LaSalle’s latest edition of the European Cities Growth Index (ECGI), its annual ranking of projected real estate occupier demand, has seen some 57 cities decline in potential. According to Petra Blazkova, head of research and strategy for core & core-plus capital, Europe at LaSalle Investment Management, the findings are very much a sign of the times.
‘While locations including London, Paris and Munich continue to look strong, we are seeing a big decline for several secondary cities,’ Blazkova told PropertyEU at Expo Real. ‘Nowhere is this better illustrated than in the UK. While London retains first place in the ranking, all the other UK cities have fallen quite sharply, including Bristol, Manchester, Edinburgh, and the UK average.’
Blazkova added: ‘It’s a similar story in Italy where Milan has displayed some gains, while other cities are moving further out.’

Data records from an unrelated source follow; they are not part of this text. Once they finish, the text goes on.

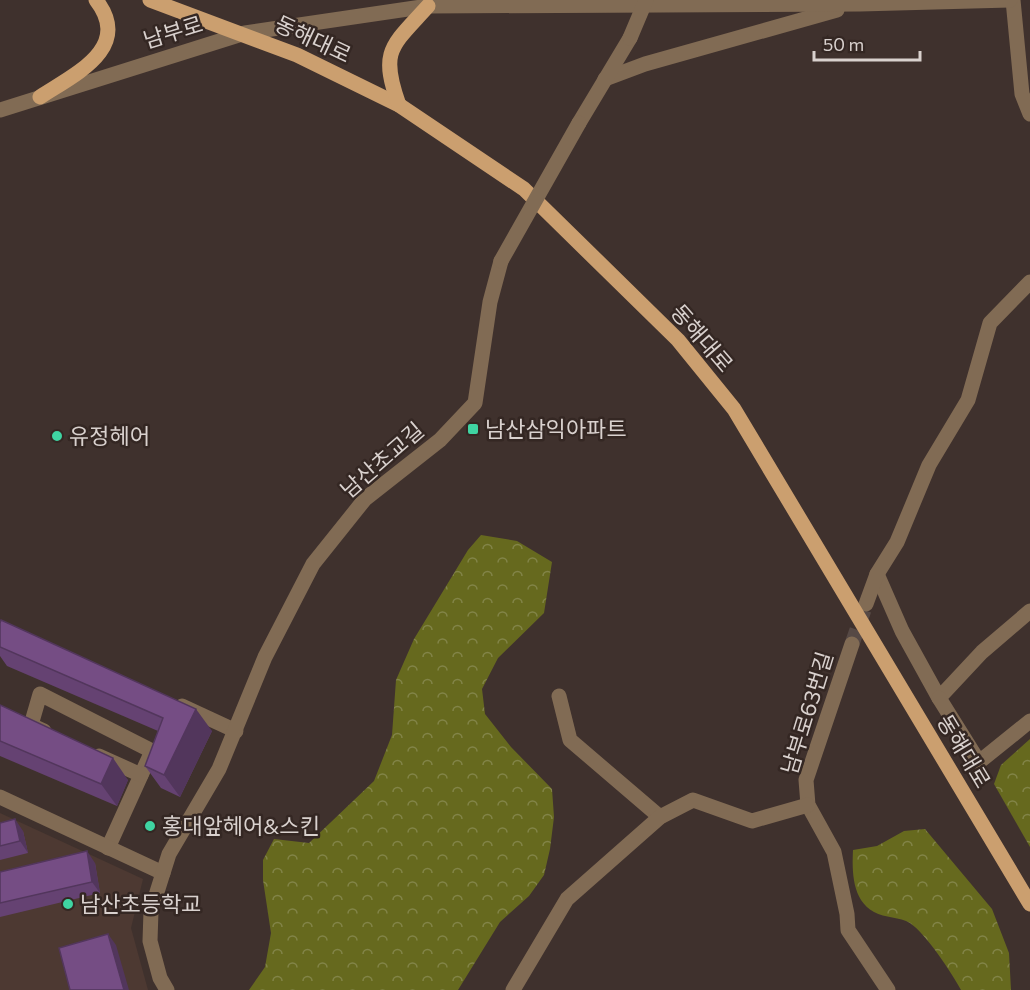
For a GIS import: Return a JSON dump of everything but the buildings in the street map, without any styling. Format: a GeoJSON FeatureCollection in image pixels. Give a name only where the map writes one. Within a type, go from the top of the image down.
{"type":"FeatureCollection","features":[{"type":"Feature","properties":{"kind":"main road"},"geometry":{"type":"LineString","coordinates":[[40,97],[92,62],[105,45],[110,27],[105,11],[96,0]]}},
{"type":"Feature","properties":{"kind":"main road","name":"동해대로"},"geometry":{"type":"LineString","coordinates":[[150,0],[245,33],[297,55],[399,105],[524,189],[678,340],[734,409],[1030,904]]}},
{"type":"Feature","properties":{"kind":"main road"},"geometry":{"type":"LineString","coordinates":[[399,105],[391,82],[389,65],[391,47],[428,6]]}},
{"type":"Feature","properties":{"kind":"street","name":"남산초교길"},"geometry":{"type":"LineString","coordinates":[[167,990],[160,978],[150,941],[151,911],[169,854],[219,769],[265,657],[313,564],[365,499],[440,440],[475,403],[490,303],[501,261],[630,38],[646,0]]}},
{"type":"Feature","properties":{"kind":"street","name":"남부로"},"geometry":{"type":"LineString","coordinates":[[0,110],[245,33],[428,6],[1012,0]]}},
{"type":"Feature","properties":{"kind":"street"},"geometry":{"type":"LineString","coordinates":[[1012,0],[1022,94],[1030,114]]}},
{"type":"Feature","properties":{"kind":"street"},"geometry":{"type":"LineString","coordinates":[[605,79],[645,64],[858,2]]}},
{"type":"Feature","properties":{"kind":"street"},"geometry":{"type":"LineString","coordinates":[[866,604],[877,574],[897,542],[929,465],[968,400],[990,323],[1030,282]]}},
{"type":"Feature","properties":{"kind":"street"},"geometry":{"type":"LineString","coordinates":[[877,574],[902,631],[939,698],[979,762],[1030,721]]}},
{"type":"Feature","properties":{"kind":"street"},"geometry":{"type":"LineString","coordinates":[[939,698],[982,652],[1030,611]]}},
{"type":"Feature","properties":{"kind":"street","name":"남부로63번길"},"geometry":{"type":"LineString","coordinates":[[852,644],[806,780],[808,805],[834,852],[847,914],[848,930],[888,990]]}},
{"type":"Feature","properties":{"kind":"street"},"geometry":{"type":"LineString","coordinates":[[61,738],[31,725],[40,694],[152,751],[108,848]]}},
{"type":"Feature","properties":{"kind":"street"},"geometry":{"type":"LineString","coordinates":[[559,696],[570,740],[660,817]]}},
{"type":"Feature","properties":{"kind":"street"},"geometry":{"type":"LineString","coordinates":[[171,701],[236,731]]}},
{"type":"Feature","properties":{"kind":"street"},"geometry":{"type":"LineString","coordinates":[[81,748],[141,775]]}},
{"type":"Feature","properties":{"kind":"street"},"geometry":{"type":"LineString","coordinates":[[0,797],[163,873]]}},
{"type":"Feature","properties":{"kind":"street"},"geometry":{"type":"LineString","coordinates":[[513,990],[567,899],[660,817],[693,800],[752,821],[808,805]]}},
{"type":"Feature","properties":{"kind":"shaded area","name":"남산초등학교"},"geometry":{"type":"Polygon","coordinates":[[[0,813],[143,879],[131,928],[148,990],[0,990],[0,813]]]}},
{"type":"Feature","properties":{"kind":"green space"},"geometry":{"type":"Polygon","coordinates":[[[481,535],[517,541],[552,562],[544,613],[498,658],[482,689],[485,714],[511,747],[552,789],[554,817],[544,875],[529,896],[500,922],[458,990],[249,990],[265,967],[271,933],[263,880],[263,860],[274,839],[309,843],[374,781],[392,735],[396,680],[414,639],[468,550],[481,535]]]}},
{"type":"Feature","properties":{"kind":"green space"},"geometry":{"type":"Polygon","coordinates":[[[1030,739],[1030,847],[994,784],[1001,765],[1030,739]]]}},
{"type":"Feature","properties":{"kind":"green space"},"geometry":{"type":"Polygon","coordinates":[[[925,829],[992,909],[1009,953],[1011,990],[961,990],[938,954],[916,928],[906,921],[874,912],[867,907],[857,893],[853,876],[853,850],[877,846],[904,831],[925,829]]]}},
{"type":"Feature","properties":{"kind":"tunnel"},"geometry":{"type":"LineString","coordinates":[[852,644],[864,610]]}},
{"type":"Feature","properties":{"kind":"place","name":"남산삼익아파트"},"geometry":{"type":"Point","coordinates":[473,429]}},
{"type":"Feature","properties":{"kind":"place","name":"유정헤어"},"geometry":{"type":"Point","coordinates":[57,436]}},
{"type":"Feature","properties":{"kind":"place","name":"홍대앞헤어&스킨"},"geometry":{"type":"Point","coordinates":[150,826]}},
{"type":"Feature","properties":{"kind":"place","name":"남산초등학교"},"geometry":{"type":"Point","coordinates":[68,904]}}]}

While London and Paris predictably took the top two spots once again in the ECGI classification, one of the winners of this year’s ranking is Amsterdam, which has moved up into the top 10 for the first time in 20 years.
‘That move is partly testament to Amsterdam’s reputation for creativity, and also reflects I think the ways it has benefitted from Brexit in the movement of businesses and talent,’ added Blazkova. ‘It has also overtaken several German cities. From a LaSalle point of view, we are also focusing on the Netherlands for several bed-related strategies where we see significant undersupply.’
Looking forward, does Blazkova think that the ranking’s negative trajectory marks a new direction of travel for the foreseeable future? ‘Not necessarily,’ she said. ‘Real estate itself can be the “light at the end of the tunnel” for cities as it is an investment asset class which thinks long term,’ she said.
‘We are all very much aware that the next year is going to be very challenging but real estate never looks at just a 12-month horizon. We do believe that rental growth will return in the next two to three years, so the smart money will be investing now to make the most of that potential.’
She added: ‘In an environment of more costly lending, our debt strategies are also benefitting as they can grow and compete with the banks, many of whom are slowing their lending activities. Our value-add strategies, too, are continuing to develop new schemes, in the markets where we see potential. While construction has faced challenges in recent times, our development strategies are protected by our underwriting as we have been careful to place buffers around project costs and build strong partnerships with development firms.’